Poll: Sixty-Four Percent of Voters Say Supreme Court Vacancy Important Factor in Voting

Poll: Sixty-Four Percent of Voters Say Supreme Court Vacancy Important Factor in Voting

FOR IMMEDIATE RELEASE: March 3, 2016
CONTACT: J.P. Duffy or Alice Chao, (866) FRC-NEWS or (866)-372-6397

Seventy-one percent of Frequent Churchgoers, Republican Voters Rank Supreme Court as Important Factor

WASHINGTON, D.C.  – Today, Family Research Council (FRC) released the results of a commissioned national survey conducted by WPA Opinion Research showing that sixty-four percent of likely voters agree the Supreme Court will be “an important factor in determining who you vote for in November's elections.”  Seventy-one percent of Republican voters and sixty-three percent of Democratic voters rank the Supreme Court as an important factor.

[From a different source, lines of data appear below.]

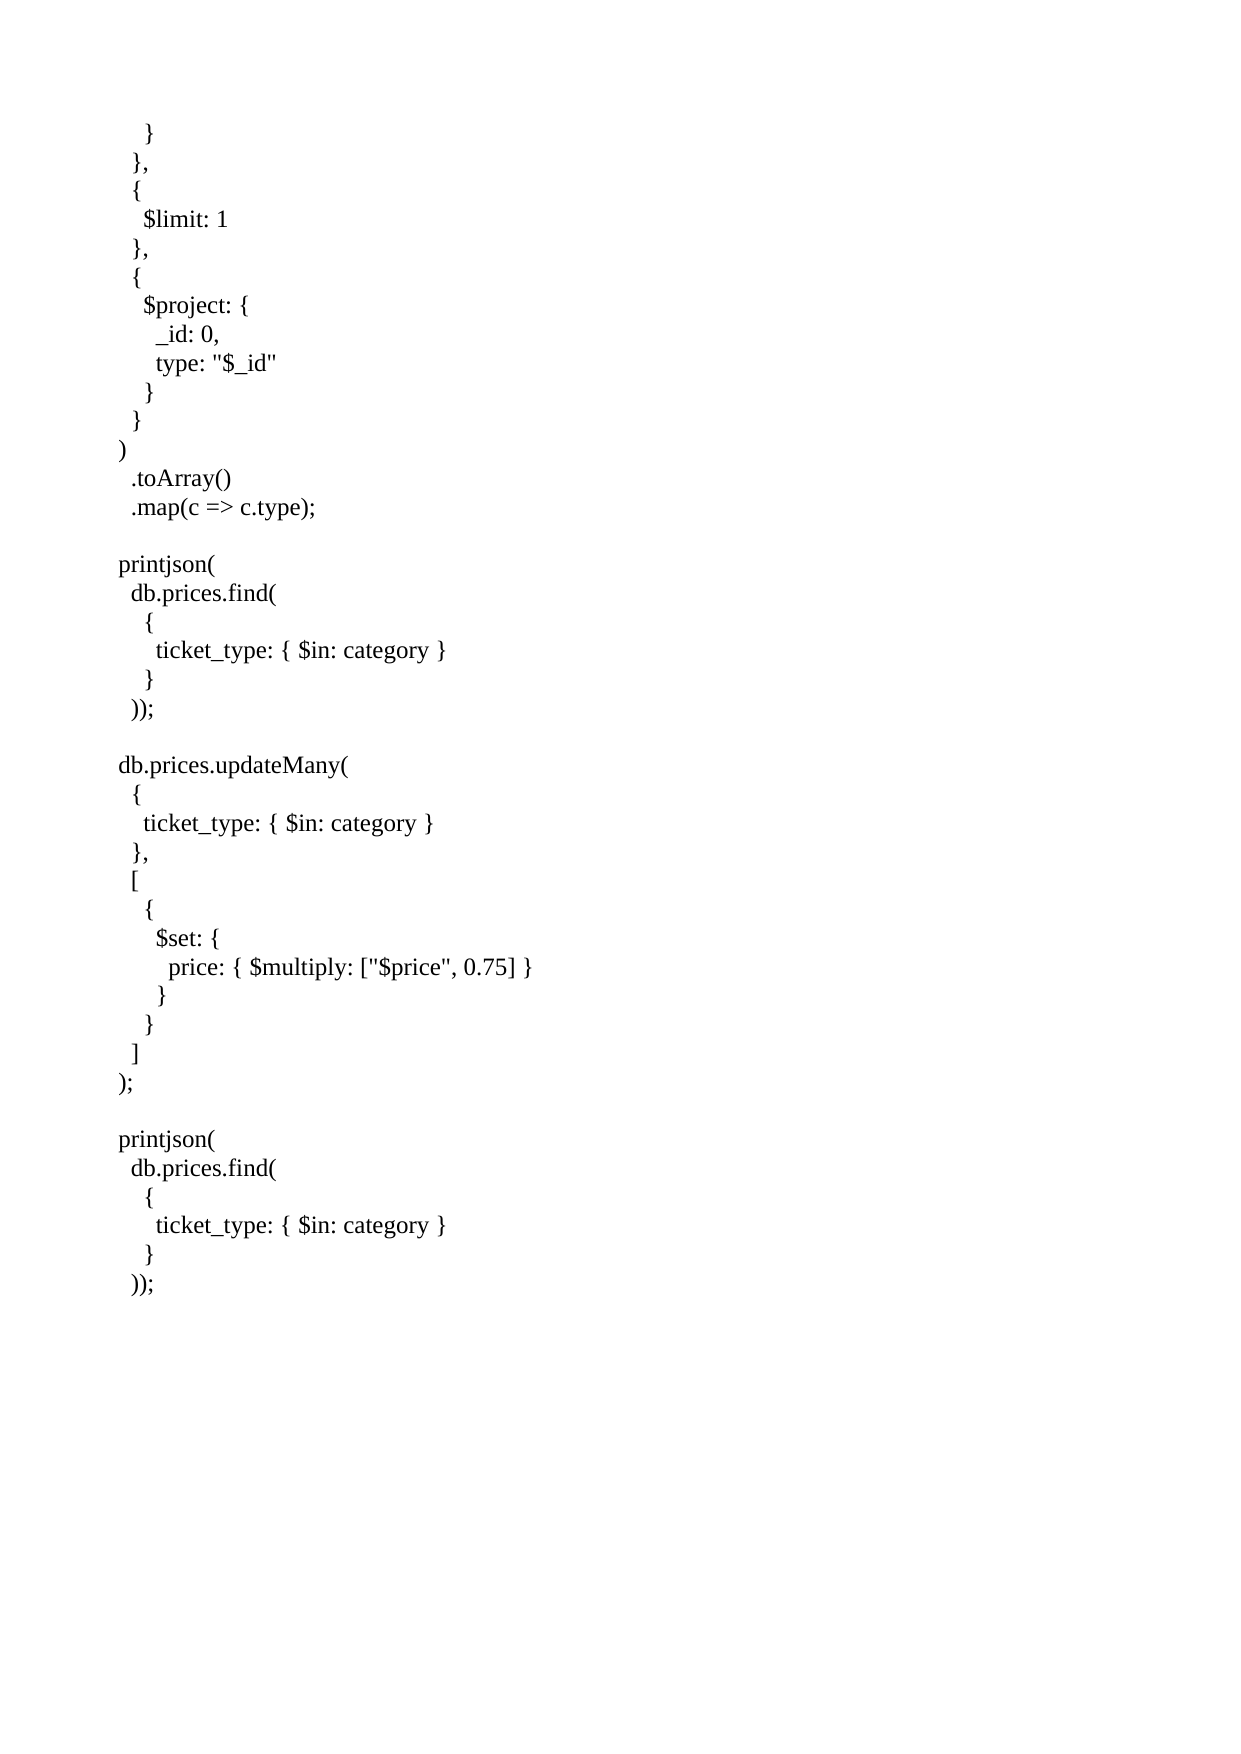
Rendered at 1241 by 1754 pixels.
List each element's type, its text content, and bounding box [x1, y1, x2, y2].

text $project: { [118, 291, 1122, 319]
text type: "$_id" [118, 348, 1122, 377]
text { [118, 1182, 1122, 1211]
text ] [118, 1038, 1122, 1067]
text ticket_type: { $in: category } [118, 808, 1122, 837]
text } [118, 664, 1122, 693]
text { [118, 894, 1122, 923]
text _id: 0, [118, 319, 1122, 348]
text printjson( [118, 1124, 1122, 1153]
text } [118, 981, 1122, 1009]
text { [118, 607, 1122, 636]
text $set: { [118, 923, 1122, 952]
text } [118, 118, 1122, 147]
text )); [118, 1268, 1122, 1297]
text } [118, 1009, 1122, 1038]
text printjson( [118, 549, 1122, 578]
text db.prices.updateMany( [118, 751, 1122, 779]
text db.prices.find( [118, 578, 1122, 607]
text }, [118, 837, 1122, 866]
text db.prices.find( [118, 1153, 1122, 1182]
text price: { $multiply: ["$price", 0.75] } [118, 952, 1122, 981]
text ); [118, 1067, 1122, 1096]
text { [118, 262, 1122, 291]
text }, [118, 233, 1122, 262]
text } [118, 1239, 1122, 1268]
text .map(c => c.type); [118, 492, 1122, 521]
text .toArray() [118, 463, 1122, 492]
text }, [118, 147, 1122, 176]
text )); [118, 693, 1122, 722]
text $limit: 1 [118, 204, 1122, 233]
text ticket_type: { $in: category } [118, 636, 1122, 664]
text ticket_type: { $in: category } [118, 1211, 1122, 1239]
text } [118, 406, 1122, 434]
text ) [118, 434, 1122, 463]
text [ [118, 866, 1122, 894]
text { [118, 779, 1122, 808]
text { [118, 176, 1122, 204]
text } [118, 377, 1122, 406]
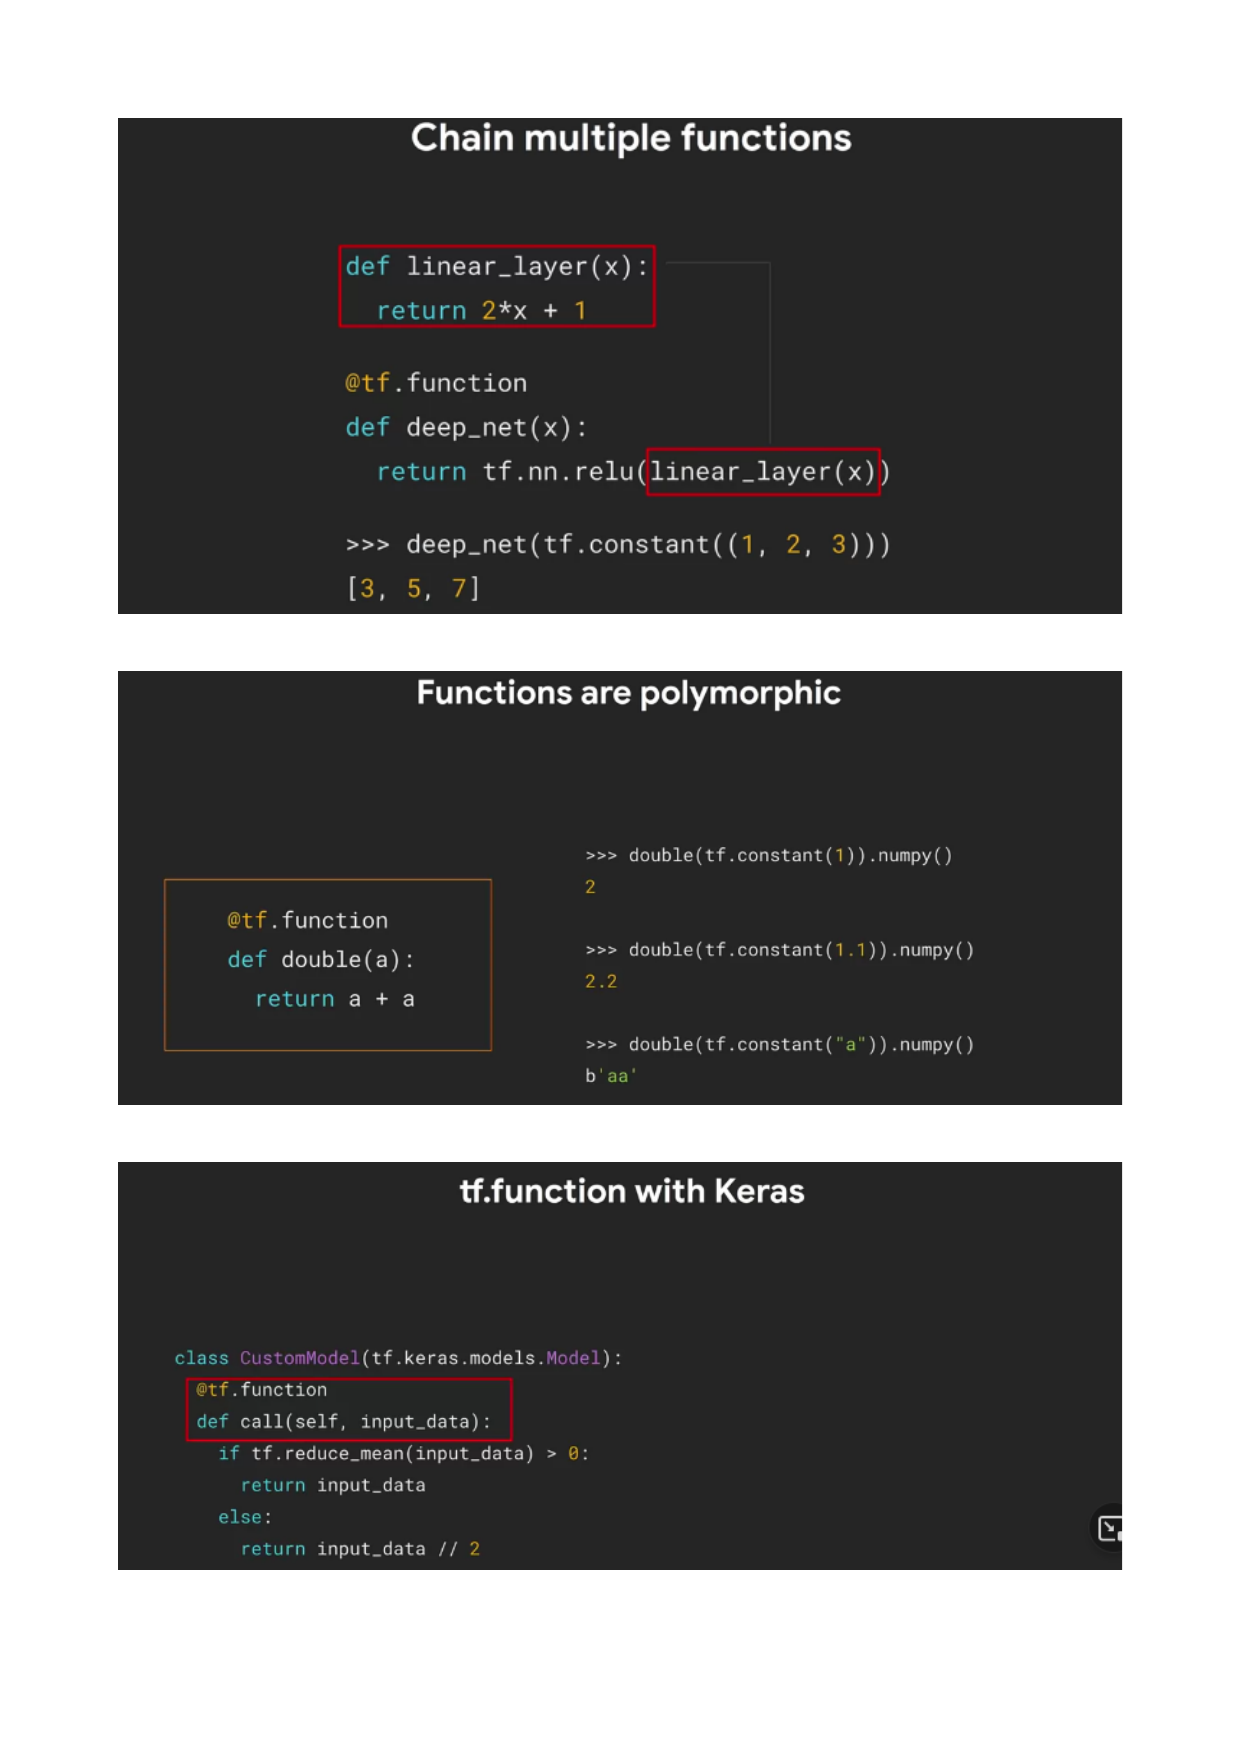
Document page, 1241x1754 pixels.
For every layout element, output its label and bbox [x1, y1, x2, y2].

picture [118, 1162, 1123, 1570]
picture [118, 118, 1123, 614]
picture [118, 671, 1123, 1105]
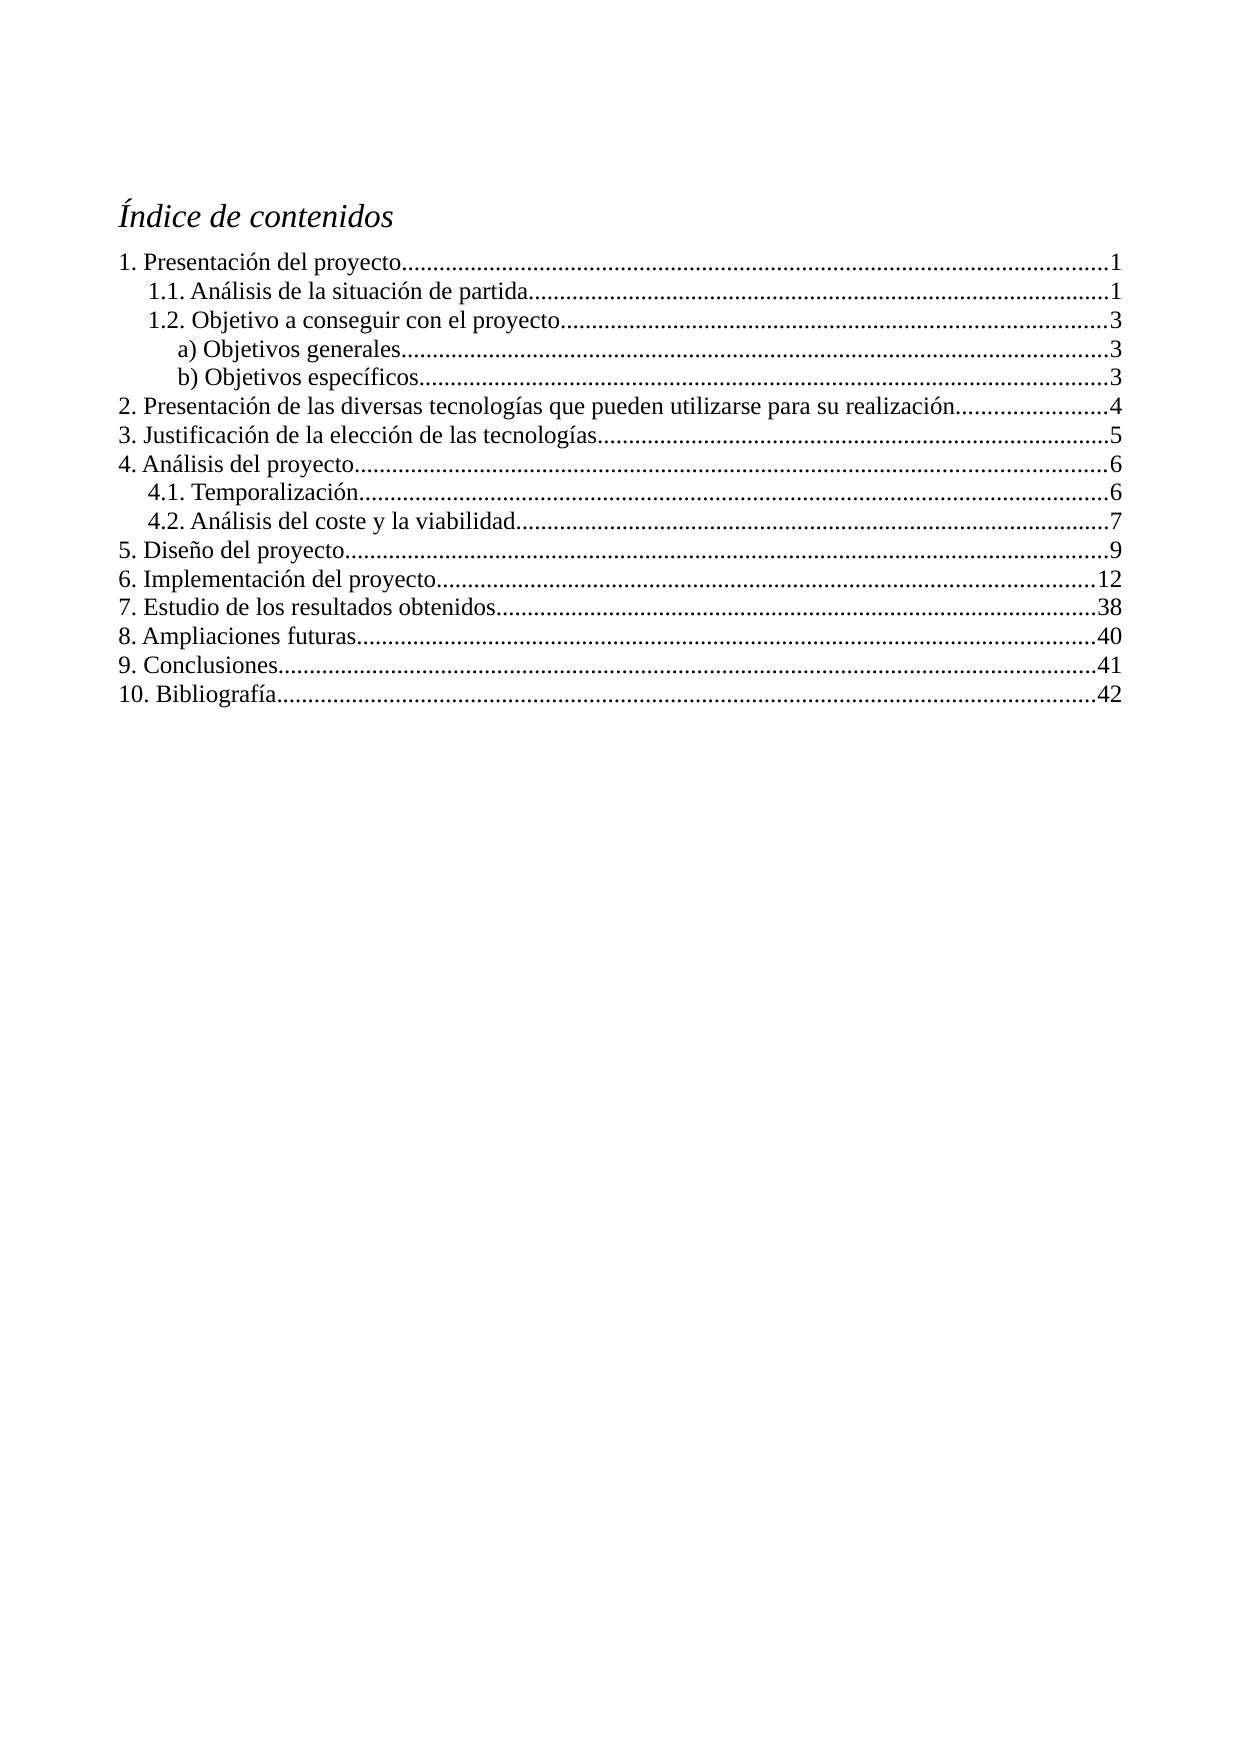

The survey also found that seventy-one percent of those who frequently attend worship services (once a week or more) say the Supreme Court is an important factor in determining their vote.  Even fifty-nine percent of those who never attend worship services consider the Supreme Court important to their vote.

Family Research Council President Tony Perkins made the following comments in response:

“This survey tells us that the American people have a sobering perspective following the passing of Supreme Court Justice Antonin Scalia.   Reality is sinking in for voters in both parties that the next president will likely appoint two or three justices to the U.S. Supreme Court, which will impact our nation for decades to come.

“By an eight point margin, Republican voters are more concerned than Democrats about the future of the Supreme Court.  I believe this is in part due to previous Republican presidents who have either been unable to identify liberal jurists in conservative clothing or have been unwilling to fight for nominees who were true constitutionalists.

“The survey also shows that frequent churchgoers are even more concerned than non-churchgoers about the direction of the Court.  This higher level of concern is no doubt due to the Supreme Court preempting social consensus by imposing its abortion and marriage views on all fifty states.

“While the country is divided over whether the Supreme Court vacancy should be filled now or after the November elections, it’s clear that the Court is a greater motivating factor for Republican voters and frequent churchgoers than it is for Democrats and those who attend worship services less frequently.

“Justice Scalia’s replacement may very well be the deciding vote on major cases involving religious liberty, state abortion laws, gun control, and immigration. With so much at stake, the American people should be allowed to decide in November who picks the next Supreme Court justice,” concluded Perkins.